The soft gradient: (student_soft - teacher_soft) × T² The hard gradient: (student_probs - true_labels) Combined gradient: α × hard_grad + (1 - α) × soft_grad
ComputeLoss(Matrix<T>, Matrix<T>, Matrix<T>?)
Computes the combined distillation loss (soft loss from teacher + hard loss from true labels).
public override T ComputeLoss(Matrix<T> studentBatchOutput, Matrix<T> teacherBatchOutput, Matrix<T>? trueLabelsBatch = null)
Parameters
studentBatchOutputMatrix<T>The student model's raw outputs (logits) before softmax.
teacherBatchOutputMatrix<T>The teacher model's raw outputs (logits) before softmax.

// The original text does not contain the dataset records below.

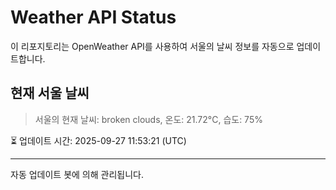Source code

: 
# Weather API Status

이 리포지토리는 OpenWeather API를 사용하여 서울의 날씨 정보를 자동으로 업데이트합니다.

## 현재 서울 날씨
> 서울의 현재 날씨: broken clouds, 온도: 21.72°C, 습도: 75%

⏳ 업데이트 시간: 2025-09-27 11:53:21 (UTC)

---
자동 업데이트 봇에 의해 관리됩니다.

trueLabelsBatchMatrix<T>Ground truth labels as one-hot vectors (optional). If null, only soft loss is computed.
Returns
- T
The total distillation loss combining soft and hard components.
Remarks
For Beginners: This is the main loss function that guides student training. It combines two objectives: 1. Match the teacher's soft predictions (learn the teacher's knowledge) 2. Match the true labels (learn to be correct)
The soft loss uses KL divergence, which measures how different two probability distributions are. When the student's soft predictions match the teacher's, KL divergence approaches zero.